Blockchain technology offers the intriguing possibility of eliminating this “middle man”. It does this by filling three important roles – recording transactions, establishing identity and establishing contracts – traditionally carried out by the financial services sector.
This has huge implications because, worldwide, the financial services market is the largest sector of industry by market capitalization. Replacing even a fraction of this with a blockchain system would result in a huge disruption of the financial services industry, but also a massive increase in efficiencies.
But it is the third role, establishing contracts, that extends its usefulness outside the financial services sector. Apart from a unit of value (like a bitcoin), blockchain can be used to store any kind of digital information, including computer code.
That snippet of code could be programmed to execute whenever certain parties enter their keys, thereby agreeing to a contract. The same code could read from external data feeds — stock prices, weather reports, news headlines, or anything that can be parsed by a computer, really — to create contracts that are automatically filed when certain conditions are met.
These are known as “smart contracts,” and the possibilities for their use are practically endless.
For example, your smart thermostat might communicate energy usage to a smart grid; when a certain number of wattage hours has been reached, another blockchain automatically transfers value from your account to the electric company, effectively automating the meter reader and the billing process.

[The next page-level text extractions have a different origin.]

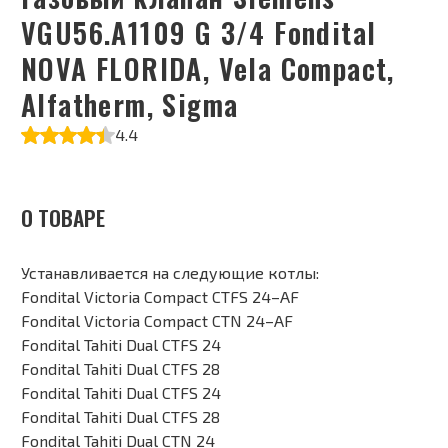
VGU56.A1109 G 3/4 Fondital
NOVA FLORIDA, Vela Compact,
Alfatherm, Sigma
4.4
О ТОВАРЕ
Устанавливается на следующие котлы:
Fondital Victoria Compact CTFS 24–AF
Fondital Victoria Compact CTN 24–AF
Fondital Tahiti Dual CTFS 24
Fondital Tahiti Dual CTFS 28
Fondital Tahiti Dual CTFS 24
Fondital Tahiti Dual CTFS 28
Fondital Tahiti Dual CTN 24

Or, let’s return to our medical records example; if a doctor or patient issues a private key to a medical device, say a blood glucose monitor, the device could automatically and securely record a patient’s blood glucose levels, and then, potentially, communicate with an insulin delivery device to maintain blood glucose at a healthy level.
Or, it might be put to use in the regulation of intellectual property, controlling how many times a user can access, share, or copy something. It could be used to create fraud-proof voting systems, censorship-resistant information distribution, and much more.
The point is that the potential uses for this technology are vast, and I predict that more and more industries will find ways to put it to good use in the very near future.